Harnack, Adolf. “Excurs: Die Διδαχή und die Waldenser.” pp. 269-274. Lehre der Zwölf Apostel. Leipzig, J.C. Hinrichs, 1884.
Harnack observes that the conditions of society and the church naturally changed over time (Harnack 1884, 269). He particularly notes the greater institutionalization and organizational structure as limitations on the preaching and teaching. However, from the 3rd until the 15th century, there were moves to restore some sort of apostolic order. For this reason, it is interesting to consult a church order as old as the Didache, which was apparently not used a great deay beyond the 4th century, to evaluate later reform movements. Harnack consulted with an archivist in Munster, Dr. Keller, about a not-yet-released book entitled The Reformation and the Older Religious Parties (Harnack 1884, 270). Harnack finds that the Waldensian reform movement, in attempting to return to early Christian practices, did not create a system very similar to that described in the Didache. They met from house to house, relatively secretly, and pooled their resources so as to provide the best to their teachers. These habits were really not what the Didache describes from the early Christian period. The structure of the divine service is very different (Harnack 1884, 271). They also adopted a different view of bishops and deacons (Harnack 1884, 272).

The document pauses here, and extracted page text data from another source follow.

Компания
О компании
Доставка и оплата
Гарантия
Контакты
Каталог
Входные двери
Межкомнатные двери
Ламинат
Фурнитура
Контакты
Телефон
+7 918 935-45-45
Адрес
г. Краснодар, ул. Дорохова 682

Harnack considers that a pro-Catholic or anti-Catholic bias may influence reform movements, which react to their biases rather than to actual evidence of historic doctrine or practice, including a fair reading of the New Testament. The Waldensians specifically seem to have been influenced by the Baptist sects of their time (Harnack 1884, 274). The enthusiasm of the prophets, the anticlerical sentiments, and the desire for a vigorous Christianity all fit with that movement but do not necessarily reflect the earliest Chrsitians, who would not be reacting against a supposed less emotive and more hierarchical structure.